_Problem statement_
Copy out only the lines starting with the one containing "1999: median 0.00" and going on through the one containing "2001: box collapsed". In them, replace "whiskers" with "whisker range" and leave everything else as it is.

_Dataset records_
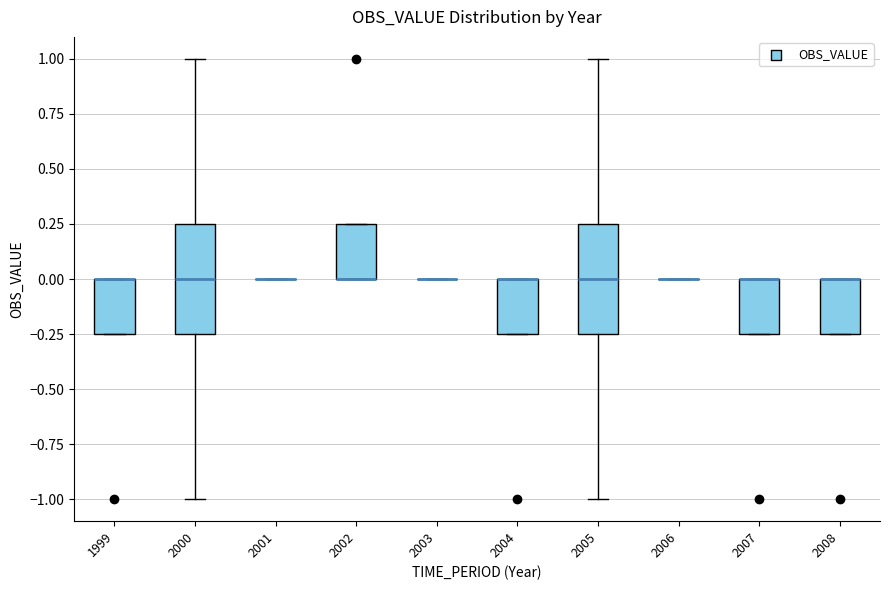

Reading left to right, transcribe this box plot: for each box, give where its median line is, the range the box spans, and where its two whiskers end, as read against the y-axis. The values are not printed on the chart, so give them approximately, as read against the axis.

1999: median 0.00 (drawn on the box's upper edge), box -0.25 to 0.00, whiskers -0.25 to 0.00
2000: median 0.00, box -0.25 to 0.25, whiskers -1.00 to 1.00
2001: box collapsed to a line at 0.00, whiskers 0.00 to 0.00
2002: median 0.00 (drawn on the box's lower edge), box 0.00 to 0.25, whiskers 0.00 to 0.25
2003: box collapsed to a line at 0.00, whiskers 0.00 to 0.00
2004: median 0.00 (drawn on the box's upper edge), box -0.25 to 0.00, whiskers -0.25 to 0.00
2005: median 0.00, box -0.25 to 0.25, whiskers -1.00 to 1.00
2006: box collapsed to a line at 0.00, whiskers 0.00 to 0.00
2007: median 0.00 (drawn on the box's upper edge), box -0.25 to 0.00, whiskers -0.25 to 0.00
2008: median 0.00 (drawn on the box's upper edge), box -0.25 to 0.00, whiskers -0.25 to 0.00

_Answer space_
1999: median 0.00 (drawn on the box's upper edge), box -0.25 to 0.00, whisker range -0.25 to 0.00
2000: median 0.00, box -0.25 to 0.25, whisker range -1.00 to 1.00
2001: box collapsed to a line at 0.00, whisker range 0.00 to 0.00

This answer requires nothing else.